Выбравшись в галерею, она отправилась бродить по замку, пока не оказалась в Дворике Ангела. Здесь было тихо, вверху проплывали облака…
– Как мне называть вас? – послышался глухой голос.
Зоста‑патрикия живо обернулась. Клюнул‑таки. Перед нею стоял Альберих, он смотрел не мигая, словно играл в «гляделки».
– Еленой, – ответила женщина. – Этого достаточно.
– Елена… – повторил бледнолицый.
Решительно шагнув к ней, он протянул руки, обнимая Мелиссину. Не тут‑то было – в гладких женских ручках нашлось достаточно силы и ещё больше умения, чтобы расцепить кольцо объятий.
– Я замужем, – твёрдо сказала Елена.
Альберих вспыхнул, его глаза сузились, губы задёргались, однако зоста‑патрикия даже не подумала сгладить оплошность, а стала развивать наступление.

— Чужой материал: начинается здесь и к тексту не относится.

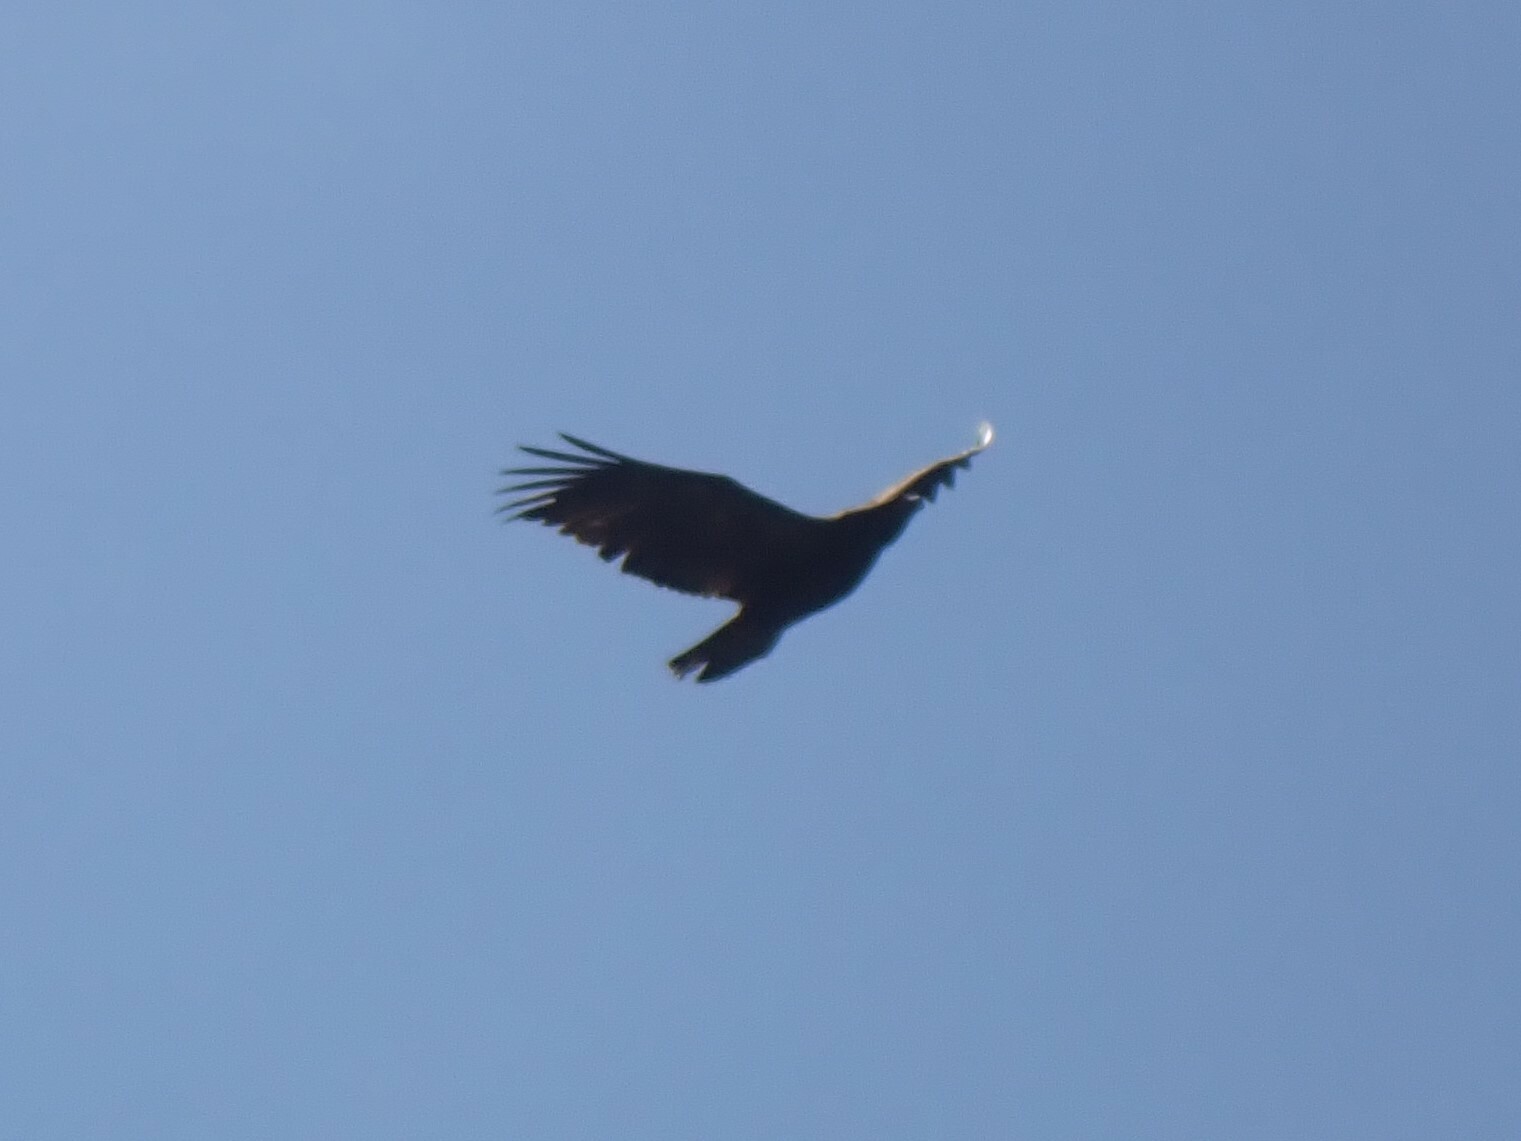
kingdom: Animalia
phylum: Chordata
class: Aves
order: Accipitriformes
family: Accipitridae
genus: Haliaeetus
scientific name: Haliaeetus leucocephalus
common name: Bald eagle
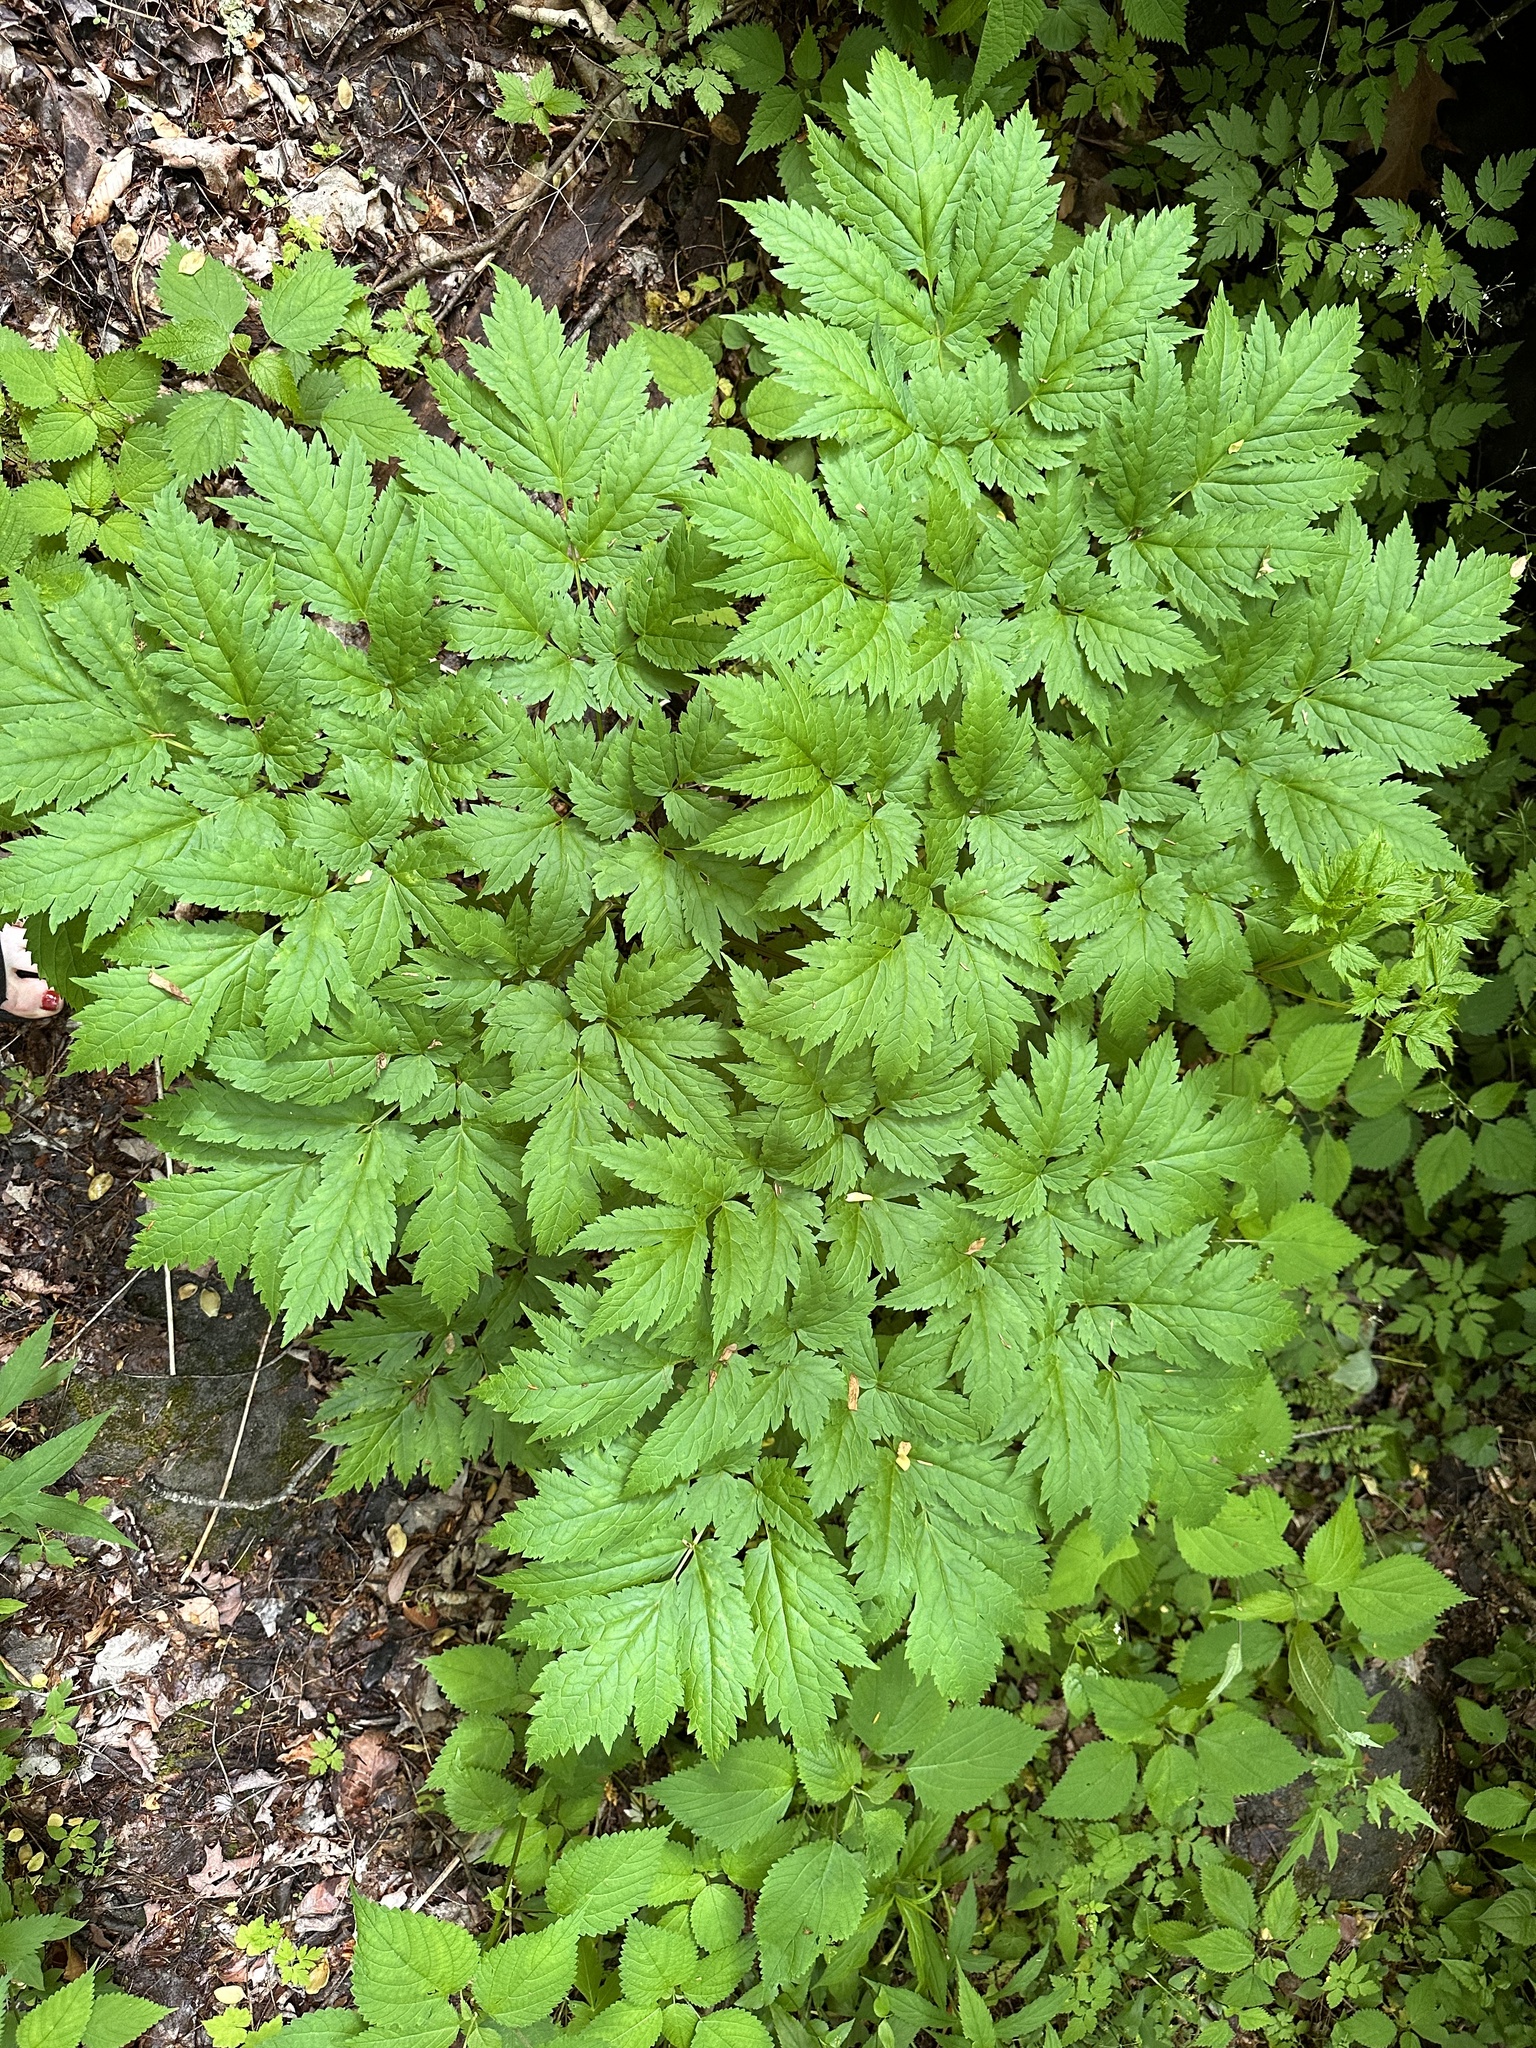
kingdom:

– Право, вы обидчивы, как ребёнок, – усмехнулась она. – Что, хотите разрядить свой гнев на меня? Нечего сказать, достойное приложение сил! На меня‑то к чему обижаться? И за что? Да, я уважаю только сильных мужчин. И кто в этом замке таков? Король Гуго! Да‑да, тот самый, нелюбимый вами отчим. Но разве я виновата в этом? Король точно знает, чего хочет, и добивается поставленной цели. Он получил Италию, теперь, женившись на вашей матушке, Гуго обрёл власть над Римом и всей Папией.[195] А что же вы? А вы, как истинный пасынок, скромно жмётесь в тени и дуетесь на всех. Браво!
Альберих сжал кулаки.
– Чего вы от меня хотите? – прорычал он.
– От вас? – делано удивилась Елена. – Чего же можно от вас хотеть? Хотят от Гуго, от Марозии – они тут власть и сила. Я недавно приехала в Рим и скоро покину его. А вы останетесь. Ах, не обижайтесь, Альберих, просто мне как женщине всегда неприятно видеть мужчину, терпящего унижения, мужчину, с которым никто не считается. Это вызывает неловкость и протест. А впрочем… Не обращайте внимания на мои слова, Альберих. В Риме я вторую неделю всего, а уже сужу о его жителях так, будто знаю их с рождения. Может, вам нравится жить пасынком, откуда мне знать?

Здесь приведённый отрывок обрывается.